Predicting what will affect this generation most, and how they will relate to the world or media, is not really possible right now. Anytime you try to predict what will happen 5 or 10 years down the road, you are constricted by current technology and historical perspective. New technology and innovation, as well as consumer trends and attitudes, are perpetually around the corner. When they appear, they fundamentally change current thinking, making predictions of yesterday obsolete. The virtually continuous change to the video environment we’ve seen over the past 20 years may finally be slowing, which could extend the time frame of this generation.

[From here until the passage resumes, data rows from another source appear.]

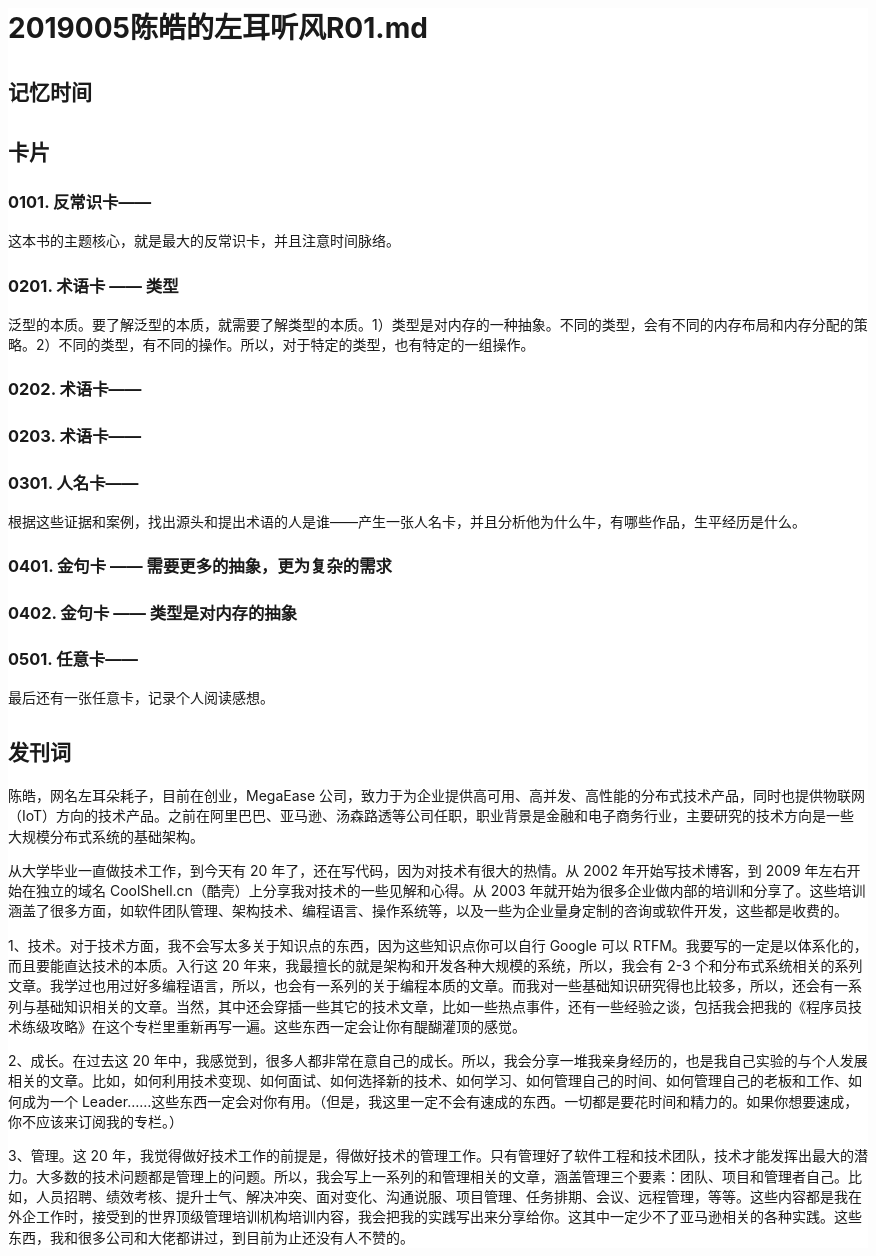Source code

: # 2019005陈皓的左耳听风R01.md

## 记忆时间

## 卡片

### 0101. 反常识卡——

这本书的主题核心，就是最大的反常识卡，并且注意时间脉络。

### 0201. 术语卡 —— 类型

泛型的本质。要了解泛型的本质，就需要了解类型的本质。1）类型是对内存的一种抽象。不同的类型，会有不同的内存布局和内存分配的策略。2）不同的类型，有不同的操作。所以，对于特定的类型，也有特定的一组操作。

### 0202. 术语卡——

### 0203. 术语卡——

### 0301. 人名卡——

根据这些证据和案例，找出源头和提出术语的人是谁——产生一张人名卡，并且分析他为什么牛，有哪些作品，生平经历是什么。

### 0401. 金句卡 —— 需要更多的抽象，更为复杂的需求

### 0402. 金句卡 —— 类型是对内存的抽象

### 0501. 任意卡——

最后还有一张任意卡，记录个人阅读感想。

## 发刊词

陈皓，网名左耳朵耗子，目前在创业，MegaEase 公司，致力于为企业提供高可用、高并发、高性能的分布式技术产品，同时也提供物联网（IoT）方向的技术产品。之前在阿里巴巴、亚马逊、汤森路透等公司任职，职业背景是金融和电子商务行业，主要研究的技术方向是一些大规模分布式系统的基础架构。

从大学毕业一直做技术工作，到今天有 20 年了，还在写代码，因为对技术有很大的热情。从 2002 年开始写技术博客，到 2009 年左右开始在独立的域名 CoolShell.cn（酷壳）上分享我对技术的一些见解和心得。从 2003 年就开始为很多企业做内部的培训和分享了。这些培训涵盖了很多方面，如软件团队管理、架构技术、编程语言、操作系统等，以及一些为企业量身定制的咨询或软件开发，这些都是收费的。

1、技术。对于技术方面，我不会写太多关于知识点的东西，因为这些知识点你可以自行 Google 可以 RTFM。我要写的一定是以体系化的，而且要能直达技术的本质。入行这 20 年来，我最擅长的就是架构和开发各种大规模的系统，所以，我会有 2-3 个和分布式系统相关的系列文章。我学过也用过好多编程语言，所以，也会有一系列的关于编程本质的文章。而我对一些基础知识研究得也比较多，所以，还会有一系列与基础知识相关的文章。当然，其中还会穿插一些其它的技术文章，比如一些热点事件，还有一些经验之谈，包括我会把我的《程序员技术练级攻略》在这个专栏里重新再写一遍。这些东西一定会让你有醍醐灌顶的感觉。

2、成长。在过去这 20 年中，我感觉到，很多人都非常在意自己的成长。所以，我会分享一堆我亲身经历的，也是我自己实验的与个人发展相关的文章。比如，如何利用技术变现、如何面试、如何选择新的技术、如何学习、如何管理自己的时间、如何管理自己的老板和工作、如何成为一个 Leader……这些东西一定会对你有用。（但是，我这里一定不会有速成的东西。一切都是要花时间和精力的。如果你想要速成，你不应该来订阅我的专栏。）

3、管理。这 20 年，我觉得做好技术工作的前提是，得做好技术的管理工作。只有管理好了软件工程和技术团队，技术才能发挥出最大的潜力。大多数的技术问题都是管理上的问题。所以，我会写上一系列的和管理相关的文章，涵盖管理三个要素：团队、项目和管理者自己。比如，人员招聘、绩效考核、提升士气、解决冲突、面对变化、沟通说服、项目管理、任务排期、会议、远程管理，等等。这些内容都是我在外企工作时，接受到的世界顶级管理培训机构培训内容，我会把我的实践写出来分享给你。这其中一定少不了亚马逊相关的各种实践。这些东西，我和很多公司和大佬都讲过，到目前为止还没有人不赞的。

As more and more subscription video streaming services and media devices become available, disposable income, is going to be among the greatest indicators of media access and usage.Broad age groupings such as Adults 18-49 and 25-54 are no longer meaningful. Previous standard generations (such as Baby Boomers and Generation X) are not as cohesive in terms of media availability and usage as they once were. Subsequent generations are even less so. It is more important than ever to reassess how groups of consumers are evaluated, based on media dynamics.